* **TASK DESCRIPTION**: Report only the number of lines in the entries below that hold the word "stukken".

* **SOURCE DATA**:
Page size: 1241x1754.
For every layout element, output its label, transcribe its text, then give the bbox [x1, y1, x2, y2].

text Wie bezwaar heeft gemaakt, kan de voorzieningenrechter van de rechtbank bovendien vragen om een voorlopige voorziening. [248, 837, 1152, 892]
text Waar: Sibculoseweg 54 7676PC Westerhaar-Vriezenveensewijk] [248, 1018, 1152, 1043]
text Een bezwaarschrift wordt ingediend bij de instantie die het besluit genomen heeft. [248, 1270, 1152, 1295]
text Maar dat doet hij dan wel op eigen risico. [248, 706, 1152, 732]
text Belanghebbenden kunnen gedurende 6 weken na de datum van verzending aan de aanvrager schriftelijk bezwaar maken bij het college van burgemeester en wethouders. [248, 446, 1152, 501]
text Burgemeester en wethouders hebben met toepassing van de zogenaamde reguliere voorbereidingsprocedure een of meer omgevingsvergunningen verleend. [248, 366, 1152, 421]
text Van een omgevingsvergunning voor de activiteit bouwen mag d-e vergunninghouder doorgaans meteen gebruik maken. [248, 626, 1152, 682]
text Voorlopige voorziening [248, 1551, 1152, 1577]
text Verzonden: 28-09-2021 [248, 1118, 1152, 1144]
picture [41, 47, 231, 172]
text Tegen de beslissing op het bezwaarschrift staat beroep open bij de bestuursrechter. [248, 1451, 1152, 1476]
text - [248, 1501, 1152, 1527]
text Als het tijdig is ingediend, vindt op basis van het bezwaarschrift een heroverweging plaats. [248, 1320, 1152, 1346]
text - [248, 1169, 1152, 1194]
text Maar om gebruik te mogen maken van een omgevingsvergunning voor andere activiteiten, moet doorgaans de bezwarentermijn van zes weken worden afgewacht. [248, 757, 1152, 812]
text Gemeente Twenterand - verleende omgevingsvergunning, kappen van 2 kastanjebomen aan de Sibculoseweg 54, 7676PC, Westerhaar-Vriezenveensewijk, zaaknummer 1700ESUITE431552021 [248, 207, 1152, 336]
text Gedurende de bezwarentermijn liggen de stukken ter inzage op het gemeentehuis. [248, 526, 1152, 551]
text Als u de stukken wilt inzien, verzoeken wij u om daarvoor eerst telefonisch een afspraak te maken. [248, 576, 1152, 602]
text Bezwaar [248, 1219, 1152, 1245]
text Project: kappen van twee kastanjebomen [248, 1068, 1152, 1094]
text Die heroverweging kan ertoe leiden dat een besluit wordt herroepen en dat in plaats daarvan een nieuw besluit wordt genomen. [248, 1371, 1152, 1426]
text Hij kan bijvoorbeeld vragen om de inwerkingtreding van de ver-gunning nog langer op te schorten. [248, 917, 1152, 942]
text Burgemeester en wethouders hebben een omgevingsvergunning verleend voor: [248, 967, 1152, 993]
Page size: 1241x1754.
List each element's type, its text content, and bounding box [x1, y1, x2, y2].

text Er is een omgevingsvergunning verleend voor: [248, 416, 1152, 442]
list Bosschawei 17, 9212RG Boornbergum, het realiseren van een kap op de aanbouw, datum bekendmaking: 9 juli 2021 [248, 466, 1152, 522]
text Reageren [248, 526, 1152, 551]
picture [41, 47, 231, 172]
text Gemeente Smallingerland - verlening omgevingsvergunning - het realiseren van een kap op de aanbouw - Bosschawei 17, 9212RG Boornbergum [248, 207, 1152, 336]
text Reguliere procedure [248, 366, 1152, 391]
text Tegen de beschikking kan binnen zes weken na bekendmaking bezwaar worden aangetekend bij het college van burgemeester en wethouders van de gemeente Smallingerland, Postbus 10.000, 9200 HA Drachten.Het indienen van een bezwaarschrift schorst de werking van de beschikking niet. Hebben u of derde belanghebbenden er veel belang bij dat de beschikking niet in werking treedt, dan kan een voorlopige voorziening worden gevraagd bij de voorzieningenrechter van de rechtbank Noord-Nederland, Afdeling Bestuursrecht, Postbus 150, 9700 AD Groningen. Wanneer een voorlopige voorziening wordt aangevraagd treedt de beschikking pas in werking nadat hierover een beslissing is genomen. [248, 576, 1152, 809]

* **REPLY TO THE TASK**: 2